Judge’s record homer and Gil’s six no-hit innings lift Yankees to 4-1 win at Fenway
Aaron Judge passed Joe DiMaggio with a 442-foot first-inning shot as Luis Gil carried a no-hit bid into the seventh in New York’s wild-card push

BOSTON — Aaron Judge passed Joe DiMaggio on the Yankees’ all-time home run list and Luis Gil flirted with history as New York beat the Boston Red Sox 4-1 on Friday night at Fenway Park.
Judge’s 442-foot first-inning home run, his 362nd career long ball, gave the Yankees an early lead and became a key moment in a victory that also featured six dominant no-hit innings by rookie right-hander Luis Gil. The win moved New York (82-65) a game up on Boston (81-67) in the American League wild-card race with 15 games remaining in the regular season.
Gil worked six scoreless, no-hit innings, walking four and working deep counts that pushed him to 93 pitches. The right-hander’s control kept Boston hitters off balance through the sixth, but the combined no-hit bid ended with two outs in the seventh when Nate Eaton belted a first-pitch homer off reliever Fernando Cruz over the Green Monster.
After Gil departed, the Yankees bullpen held firm. Devin Williams escaped trouble in the eighth after a leadoff single and David Bednar struck out two in the ninth to notch the save.
Judge’s homer left the park and landed on Lansdowne Street, giving him sole possession of fourth place on the Yankees’ career list. It was his fourth home run in four games and his 47th of the season. Nineteen of those homers have come in the first inning, a single-season major league record.
The Yankees added an insurance run in the third inning after a play that initially seemed to end the frame. With two outs and Aaron Judge aboard on a walk, Ben Rice hit a fly to left that appeared to be the third out, but Boston catcher Carlos Narváez was ruled to have committed catcher’s interference. Rice remained at first and Cody Bellinger followed with an 0-2 pitch driven up the middle for an RBI single, making it 2-0.
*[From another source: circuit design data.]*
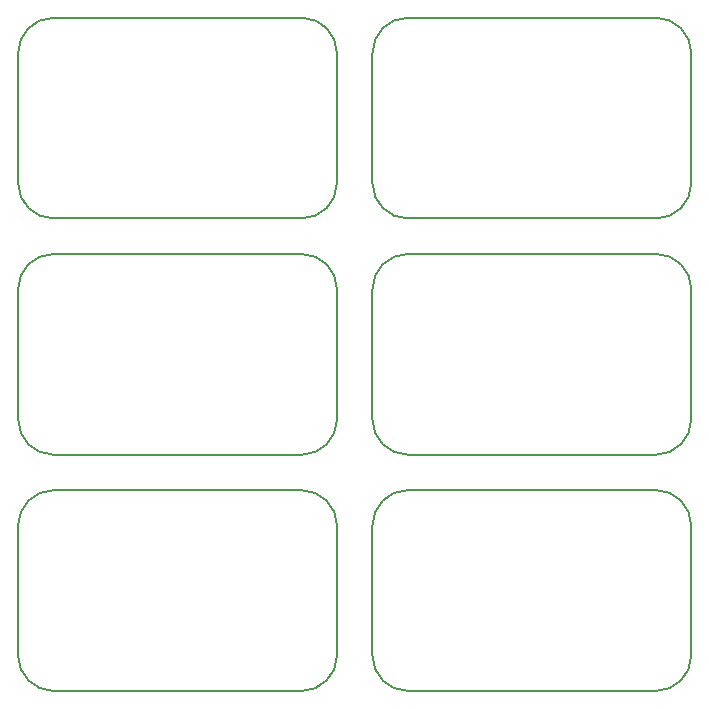
<source format=gm1>
%MOIN*%
%OFA0B0*%
%FSLAX46Y46*%
%IPPOS*%
%LPD*%
%ADD10C,0.0078740157480314977*%
%ADD21C,0.0078740157480314977*%
%ADD22C,0.0078740157480314977*%
%ADD23C,0.0078740157480314977*%
%ADD24C,0.0078740157480314977*%
%ADD25C,0.0078740157480314977*%
G01*
D10*
X0000944881Y0000669291D02*
X0000118110Y0000669291D01*
X0000000000Y0000551181D02*
G75*
G02*
X0000118110Y0000669291I0000118110D01*
G01*
X0000000000Y0000551181D02*
X0000000000Y0000118110D01*
X0001062992Y0000118110D02*
G75*
G02*
X0000944881Y0000000000I-0000118110D01*
G01*
X0000118110Y0000000000D02*
G75*
G02*
X0000000000Y0000118110J0000118110D01*
G01*
X0000944881Y0000669291D02*
G75*
G02*
X0001062992Y0000551181J-0000118110D01*
G01*
X0001062992Y0000118110D02*
X0001062992Y0000551181D01*
X0000118110Y0000000000D02*
X0000944881Y0000000000D01*
G04 next file*
G04 Gerber Fmt 4.6, Leading zero omitted, Abs format (unit mm)*
G04 Created by KiCad (PCBNEW (5.1.10)-1) date 2021-09-16 22:13:13*
G01*
G04 APERTURE LIST*
G04 APERTURE END LIST*
D21*
X0002125984Y0000669291D02*
X0001299212Y0000669291D01*
X0001181102Y0000551181D02*
G75*
G02*
X0001299212Y0000669291I0000118110D01*
G01*
X0001181102Y0000551181D02*
X0001181102Y0000118110D01*
X0002244094Y0000118110D02*
G75*
G02*
X0002125984Y0000000000I-0000118110D01*
G01*
X0001299212Y0000000000D02*
G75*
G02*
X0001181102Y0000118110J0000118110D01*
G01*
X0002125984Y0000669291D02*
G75*
G02*
X0002244094Y0000551181J-0000118110D01*
G01*
X0002244094Y0000118110D02*
X0002244094Y0000551181D01*
X0001299212Y0000000000D02*
X0002125984Y0000000000D01*
G04 next file*
G04 Gerber Fmt 4.6, Leading zero omitted, Abs format (unit mm)*
G04 Created by KiCad (PCBNEW (5.1.10)-1) date 2021-09-16 22:13:13*
G01*
G04 APERTURE LIST*
G04 APERTURE END LIST*
D22*
X0000944881Y0001456692D02*
X0000118110Y0001456692D01*
X0000000000Y0001338582D02*
G75*
G02*
X0000118110Y0001456692I0000118110D01*
G01*
X0000000000Y0001338582D02*
X0000000000Y0000905511D01*
X0001062992Y0000905511D02*
G75*
G02*
X0000944881Y0000787401I-0000118110D01*
G01*
X0000118110Y0000787401D02*
G75*
G02*
X0000000000Y0000905511J0000118110D01*
G01*
X0000944881Y0001456692D02*
G75*
G02*
X0001062992Y0001338582J-0000118110D01*
G01*
X0001062992Y0000905511D02*
X0001062992Y0001338582D01*
X0000118110Y0000787401D02*
X0000944881Y0000787401D01*
G04 next file*
G04 Gerber Fmt 4.6, Leading zero omitted, Abs format (unit mm)*
G04 Created by KiCad (PCBNEW (5.1.10)-1) date 2021-09-16 22:13:13*
G01*
G04 APERTURE LIST*
G04 APERTURE END LIST*
D23*
X0000944881Y0002244094D02*
X0000118110Y0002244094D01*
X0000000000Y0002125984D02*
G75*
G02*
X0000118110Y0002244094I0000118110D01*
G01*
X0000000000Y0002125984D02*
X0000000000Y0001692913D01*
X0001062992Y0001692913D02*
G75*
G02*
X0000944881Y0001574803I-0000118110D01*
G01*
X0000118110Y0001574803D02*
G75*
G02*
X0000000000Y0001692913J0000118110D01*
G01*
X0000944881Y0002244094D02*
G75*
G02*
X0001062992Y0002125984J-0000118110D01*
G01*
X0001062992Y0001692913D02*
X0001062992Y0002125984D01*
X0000118110Y0001574803D02*
X0000944881Y0001574803D01*
G04 next file*
G04 Gerber Fmt 4.6, Leading zero omitted, Abs format (unit mm)*
G04 Created by KiCad (PCBNEW (5.1.10)-1) date 2021-09-16 22:13:13*
G01*
G04 APERTURE LIST*
G04 APERTURE END LIST*
D24*
X0002125984Y0001456692D02*
X0001299212Y0001456692D01*
X0001181102Y0001338582D02*
G75*
G02*
X0001299212Y0001456692I0000118110D01*
G01*
X0001181102Y0001338582D02*
X0001181102Y0000905511D01*
X0002244094Y0000905511D02*
G75*
G02*
X0002125984Y0000787401I-0000118110D01*
G01*
X0001299212Y0000787401D02*
G75*
G02*
X0001181102Y0000905511J0000118110D01*
G01*
X0002125984Y0001456692D02*
G75*
G02*
X0002244094Y0001338582J-0000118110D01*
G01*
X0002244094Y0000905511D02*
X0002244094Y0001338582D01*
X0001299212Y0000787401D02*
X0002125984Y0000787401D01*
G04 next file*
G04 Gerber Fmt 4.6, Leading zero omitted, Abs format (unit mm)*
G04 Created by KiCad (PCBNEW (5.1.10)-1) date 2021-09-16 22:13:13*
G01*
G04 APERTURE LIST*
G04 APERTURE END LIST*
D25*
X0002125984Y0002244094D02*
X0001299212Y0002244094D01*
X0001181102Y0002125984D02*
G75*
G02*
X0001299212Y0002244094I0000118110D01*
G01*
X0001181102Y0002125984D02*
X0001181102Y0001692913D01*
X0002244094Y0001692913D02*
G75*
G02*
X0002125984Y0001574803I-0000118110D01*
G01*
X0001299212Y0001574803D02*
G75*
G02*
X0001181102Y0001692913J0000118110D01*
G01*
X0002125984Y0002244094D02*
G75*
G02*
X0002244094Y0002125984J-0000118110D01*
G01*
X0002244094Y0001692913D02*
X0002244094Y0002125984D01*
X0001299212Y0001574803D02*
X0002125984Y0001574803D01*
M02*
</source>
New York extended the lead in the seventh with a sequence that highlighted small-ball and speed. José Caballero, starting at shortstop, drilled a one-out ground-rule double to right, stole third on the first pitch to Ryan McMahon and scored on McMahon’s grounder after an infield play where David Hamilton made a diving stab but could not get the throw home in time. One out later the Red Sox intentionally walked Judge to face Ben Rice, and Rice delivered a single to center to push the lead to 4-0.
The Yankees had another chance to add runs in the eighth, but a baserunning mistake erased a potential rally. Pinch-runner Jasson Domínguez was credited with an out when a grounder by Jazz Chisholm Jr. struck Domínguez’s back foot as he was advancing to second. Chisholm later stole second and moved to third on a wild pitch, then was thrown out at the plate on a shallow fly to right; the Yankees challenged the play and the call stood.

Boston’s lone run came on Eaton’s seventh-inning home run. The Red Sox threatened earlier but were stymied by Gil’s mix of fastball velocity and breaking stuff that generated weak contact and strikeouts until the seventh. Manager decisions to manage the left-right matchups and pitch counts resulted in a bullpen takeover before Gil could be afforded a chance at a complete-game no-hitter.
With the win, the Yankees maintained their wild-card edge over the Red Sox and stayed three games behind the division-leading Toronto Blue Jays, who hold the tiebreaker over New York. The two rivals will continue the pivotal series at Fenway on Saturday, with each club seeking to strengthen postseason positioning as the regular season winds toward October.